## begin SOURCE DOCUMENT

# Hello



## zirliz (Apr 29, 2008)

Hi, I'm living in Ireland and in final year of college, studying zoology,

I finally found this forum, on so many now hard to keep track  

Any way I have 2 species of mantid at the minute

Pseudempusa pinnapavonis - peacock mantis

Rhombodera sp

and 3 ooths

chinese

Ant

gambian

Many others species of invertebrates

Including spiders, phasmids, katydids, snails, caterpillars, one assassin bug.

and 2 snakes- garter


----------



## macro junkie (Apr 29, 2008)

welcome.


----------



## Peter Clausen (Apr 29, 2008)

Welcome to the forum, Sharla!

Do they sell mantises at pet stores in Ireland? What about other bugs?

Glad you found us  

Peter


----------



## zirliz (Apr 29, 2008)

Peter said:


> Welcome to the forum, Sharla!Do they sell mantises at pet stores in Ireland? What about other bugs?

## end SOURCE DOCUMENT

• TASK REQUIREMENTS:
A: Retype a passage from the mantis forum thread word for word, beginning at the words "Rhombodera sp" and ending after the words "one assassin bug.".
B: Write what comes next in the mantis forum thread, starting after its final line.

## begin GIVEN RECORDS

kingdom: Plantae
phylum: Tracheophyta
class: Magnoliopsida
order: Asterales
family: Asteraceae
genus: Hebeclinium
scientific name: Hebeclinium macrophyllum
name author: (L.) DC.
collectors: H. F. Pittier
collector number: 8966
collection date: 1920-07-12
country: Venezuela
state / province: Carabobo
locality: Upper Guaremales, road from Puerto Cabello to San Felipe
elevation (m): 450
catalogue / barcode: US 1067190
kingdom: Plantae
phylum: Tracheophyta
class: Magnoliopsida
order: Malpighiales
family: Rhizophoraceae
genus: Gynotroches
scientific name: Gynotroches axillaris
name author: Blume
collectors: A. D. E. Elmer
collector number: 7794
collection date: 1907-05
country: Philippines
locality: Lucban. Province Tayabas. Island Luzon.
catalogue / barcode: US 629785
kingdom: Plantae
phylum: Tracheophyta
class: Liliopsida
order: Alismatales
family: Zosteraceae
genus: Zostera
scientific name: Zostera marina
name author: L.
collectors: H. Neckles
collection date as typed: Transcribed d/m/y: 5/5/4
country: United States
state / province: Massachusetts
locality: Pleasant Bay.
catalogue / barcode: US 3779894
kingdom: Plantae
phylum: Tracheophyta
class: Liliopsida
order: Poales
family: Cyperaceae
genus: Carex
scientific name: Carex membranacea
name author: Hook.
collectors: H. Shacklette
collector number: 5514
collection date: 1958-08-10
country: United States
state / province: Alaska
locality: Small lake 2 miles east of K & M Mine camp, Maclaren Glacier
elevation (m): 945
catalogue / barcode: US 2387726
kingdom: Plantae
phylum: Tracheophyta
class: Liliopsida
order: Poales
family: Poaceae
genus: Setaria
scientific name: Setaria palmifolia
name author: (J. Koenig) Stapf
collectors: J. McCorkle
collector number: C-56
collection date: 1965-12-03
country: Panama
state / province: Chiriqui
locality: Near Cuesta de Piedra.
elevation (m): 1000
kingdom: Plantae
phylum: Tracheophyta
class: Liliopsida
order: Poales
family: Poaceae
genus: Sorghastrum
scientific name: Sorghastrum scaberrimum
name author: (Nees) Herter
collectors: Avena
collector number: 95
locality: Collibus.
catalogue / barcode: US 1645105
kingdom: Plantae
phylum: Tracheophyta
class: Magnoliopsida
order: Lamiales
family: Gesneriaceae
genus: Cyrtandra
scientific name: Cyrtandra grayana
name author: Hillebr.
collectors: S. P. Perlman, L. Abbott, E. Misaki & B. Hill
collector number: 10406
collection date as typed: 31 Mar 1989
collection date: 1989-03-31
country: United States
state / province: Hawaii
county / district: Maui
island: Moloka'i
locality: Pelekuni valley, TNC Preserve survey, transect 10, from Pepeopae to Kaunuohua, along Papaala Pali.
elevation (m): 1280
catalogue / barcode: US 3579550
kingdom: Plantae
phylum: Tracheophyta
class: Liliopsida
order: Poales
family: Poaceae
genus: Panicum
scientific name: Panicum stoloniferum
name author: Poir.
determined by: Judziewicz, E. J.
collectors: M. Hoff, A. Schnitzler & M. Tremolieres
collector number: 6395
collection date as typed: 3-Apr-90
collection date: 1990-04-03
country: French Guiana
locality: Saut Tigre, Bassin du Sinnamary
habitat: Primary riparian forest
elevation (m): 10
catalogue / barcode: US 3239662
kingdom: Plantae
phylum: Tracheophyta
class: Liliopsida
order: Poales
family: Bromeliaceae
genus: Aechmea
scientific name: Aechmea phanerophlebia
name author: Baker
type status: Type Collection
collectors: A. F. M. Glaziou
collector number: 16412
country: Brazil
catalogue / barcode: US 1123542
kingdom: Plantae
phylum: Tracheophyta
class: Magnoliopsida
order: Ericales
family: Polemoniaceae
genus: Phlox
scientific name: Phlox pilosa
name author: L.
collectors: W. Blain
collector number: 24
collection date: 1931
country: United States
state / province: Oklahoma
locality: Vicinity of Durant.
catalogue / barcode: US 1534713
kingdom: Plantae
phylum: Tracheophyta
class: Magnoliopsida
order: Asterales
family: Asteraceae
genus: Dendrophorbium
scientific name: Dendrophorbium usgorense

## end GIVEN RECORDS

• RESPONSES PER TASK:
A:
Rhombodera sp

and 3 ooths

chinese

Ant

gambian

Many others species of invertebrates

Including spiders, phasmids, katydids, snails, caterpillars, one assassin bug.

B:
> 
> Glad you found us
> 
> Peter


They can get them in but very inexpensive there is a new store after opening full of invertebrates such as stick insects, mantids, and spiders.

I got leaf insects in a store once I got 2 there were in a store that had no idea how to look after them.

They had no food  poor babies.


----------



## Rick (Apr 29, 2008)

Welcome. You may be our first member from Ireland.


----------



## hibiscusmile (Apr 29, 2008)

Welcome to the forum from OHIO!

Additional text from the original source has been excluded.